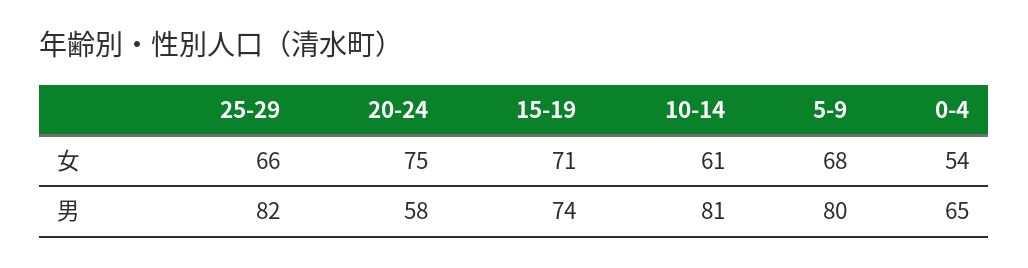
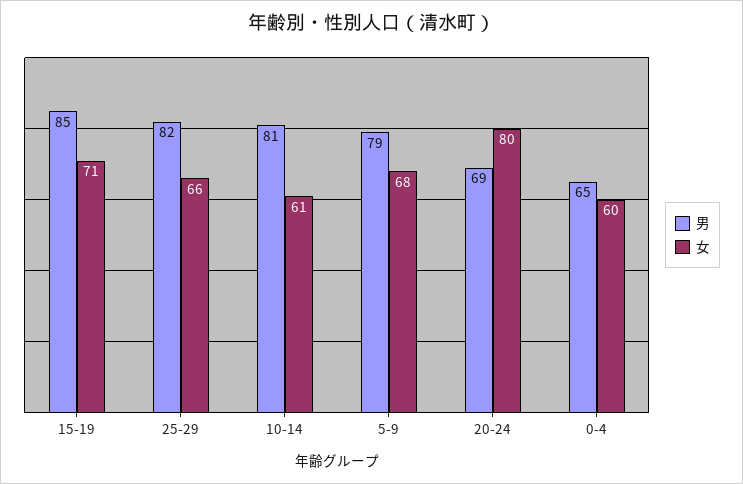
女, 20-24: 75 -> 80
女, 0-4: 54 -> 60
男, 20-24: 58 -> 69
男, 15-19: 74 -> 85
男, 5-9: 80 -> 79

**Task requirements:** For this exercise, copy the entries above exactly and skip any picture.

**Result for this task:**
女, 20-24: 75 -> 80
女, 0-4: 54 -> 60
男, 20-24: 58 -> 69
男, 15-19: 74 -> 85
男, 5-9: 80 -> 79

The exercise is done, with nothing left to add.